A fé verdadeira tem esta virtude de não faltar espiritualmente nas coisas em que a presença corporal não é possível; e, quer o coração crente regresse ao passado, quer se volte para o futuro, o conhecimento da verdade não sofre demoras de tempo. Portanto, temos presente aos nossos sentidos a imagem das coisas realizadas para nossa salvação; e tudo quanto comoveu então os ânimos dos discípulos também afeta nossos sentimentos. Devemos esforçar-nos, diletíssimos, com grande empenho da alma e do corpo, por manter-nos inseparavelmente concordes neste mistério; pois, se é falta gravíssima desprezar a festa pascal, mais perigoso seria realmente unir-se às assembléias religiosas, mas não participar da Paixão do Senhor, Com efeito, se o Senhor disse: Quem não toma sua cruz e não me segue não é digno de mim (Mt 10,38), e o Apóstolo: Se com ele sofrermos, com ele havemos de reinar (Rm 8,17; II Tim 2,12), quem é que honra verdadeiramente a Cristo padecente, morto e ressuscitado, senão quem com ele sofre, morre e ressurge?

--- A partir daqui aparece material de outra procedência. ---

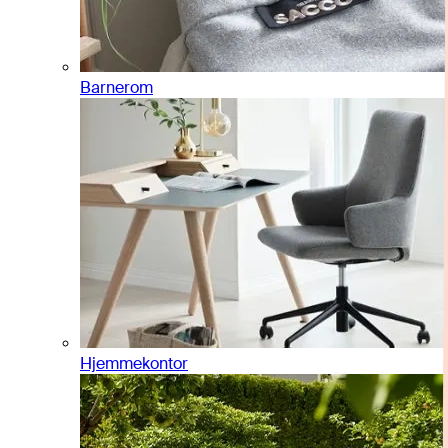
Barnerom
Hjemmekontor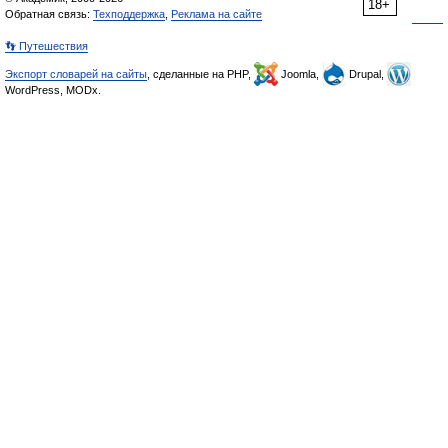
18+
Обратная связь:
Техподдержка
,
Реклама на сайте
👣 Путешествия
Экспорт словарей на сайты
, сделанные на PHP,
Joomla,
Drupal,
WordPress, MODx.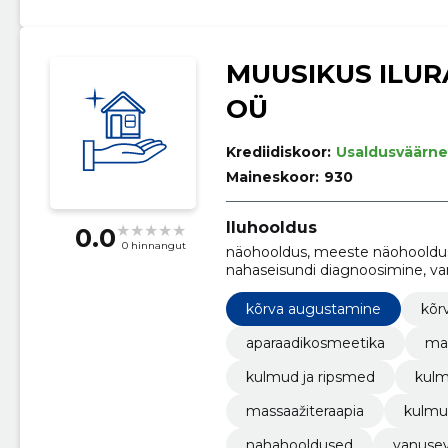
MUUSIKUS ILUR
OÜ
Krediidiskoor:
Usaldusväärne
Maineskoor:
930
Iluhooldus
0.0
0 hinnangut
näohooldus, meeste näohooldus
nahaseisundi diagnoosimine, v
ripsmepikendused, kulmude kuj
kõrva augustamine
kõr
aparaadikosmeetika
ma
kulmud ja ripsmed
kulm
massaažiteraapia
kulmu
nahahooldused
vanusev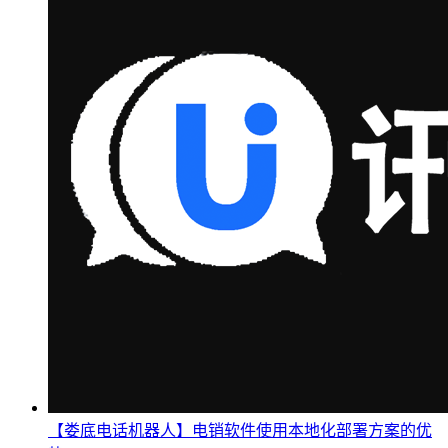
【娄底电话机器人】电销软件使用本地化部署方案的优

Sem dúvida, isto já começou, em todos os fiéis da Igreja, no mistério do batismo, em que a destruição do pecado é a vida do regenerado, e a tríplice imersão figura o estado de morte do Senhor durante três dias, de modo que, removido o aterro da sepultura, a água batismal devolve novos os mesmos corpos que a fonte recebeu velhos. Mas é necessário cumprir na prática, apesar de tudo, o que foi celebrado no sacramento e, para os nascidos do Espírito Santo, enquanto sobrar algo do corpo mortal, não há modo de vida sem carregar a cruz. Portanto, estabeleça-se o cristão onde o Cristo o levou consigo e dirija todos seus passos para o lugar onde sabe que foi salvo o gênero humano.

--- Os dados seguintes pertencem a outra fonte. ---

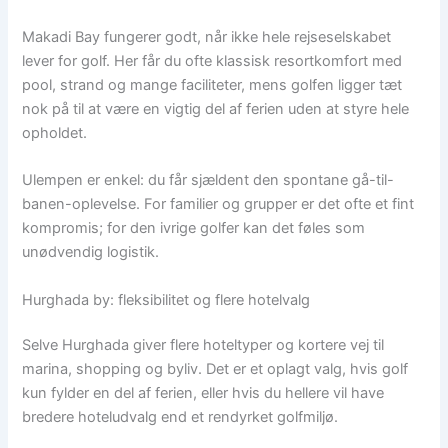
Makadi Bay fungerer godt, når ikke hele rejseselskabet
lever for golf. Her får du ofte klassisk resortkomfort med
pool, strand og mange faciliteter, mens golfen ligger tæt
nok på til at være en vigtig del af ferien uden at styre hele
opholdet.
Ulempen er enkel: du får sjældent den spontane gå-til-
banen-oplevelse. For familier og grupper er det ofte et fint
kompromis; for den ivrige golfer kan det føles som
unødvendig logistik.
Hurghada by: fleksibilitet og flere hotelvalg
Selve Hurghada giver flere hoteltyper og kortere vej til
marina, shopping og byliv. Det er et oplagt valg, hvis golf
kun fylder en del af ferien, eller hvis du hellere vil have
bredere hoteludvalg end et rendyrket golfmiljø.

Com efeito, a Paixão do Senhor se estende até o fim do mundo; e assim como é a ele que, na pessoa dos santos, honramos e amamos, e, nos pobres, alimentamos e vestimos; assim, em todos quantos suportam contrariedades pela justiça, é ele que sofre; ou acaso se deve estimar que, difundida a fé pelo mundo e escasseando o número dos ímpios, acabaram todas as perseguições e todas as campanhas que se assanharam contra os santos mártires? Mas diversa é a experiência dos fiéis servidores de Deus e diversa, também, a doutrina do Apóstolo, que diz: Todos quantos querem viver piamente no Cristo Jesus serão perseguidos. (II Tim 3,12) Não podem ter paz com este mundo, se não forem amigos do mundo; e nunca há comunhão entre a iniquidade e a justiça; nenhuma concórdia da mentira com a verdade; nenhum acordo das trevas com a luz.
Portanto, diletíssimos, a Páscoa santa é celebrada condignamente nos membros santos do corpo de Cristo e nada falta aos triunfos que a Paixão do Salvador alcançou; pois, para os que, a exemplo do Apóstolo, castigam o próprio corpo e o reduzem à servidão (ICor 9,27), os mesmos adversários são esmagados pela mesma força, e agora o mundo é vencido por Cristo.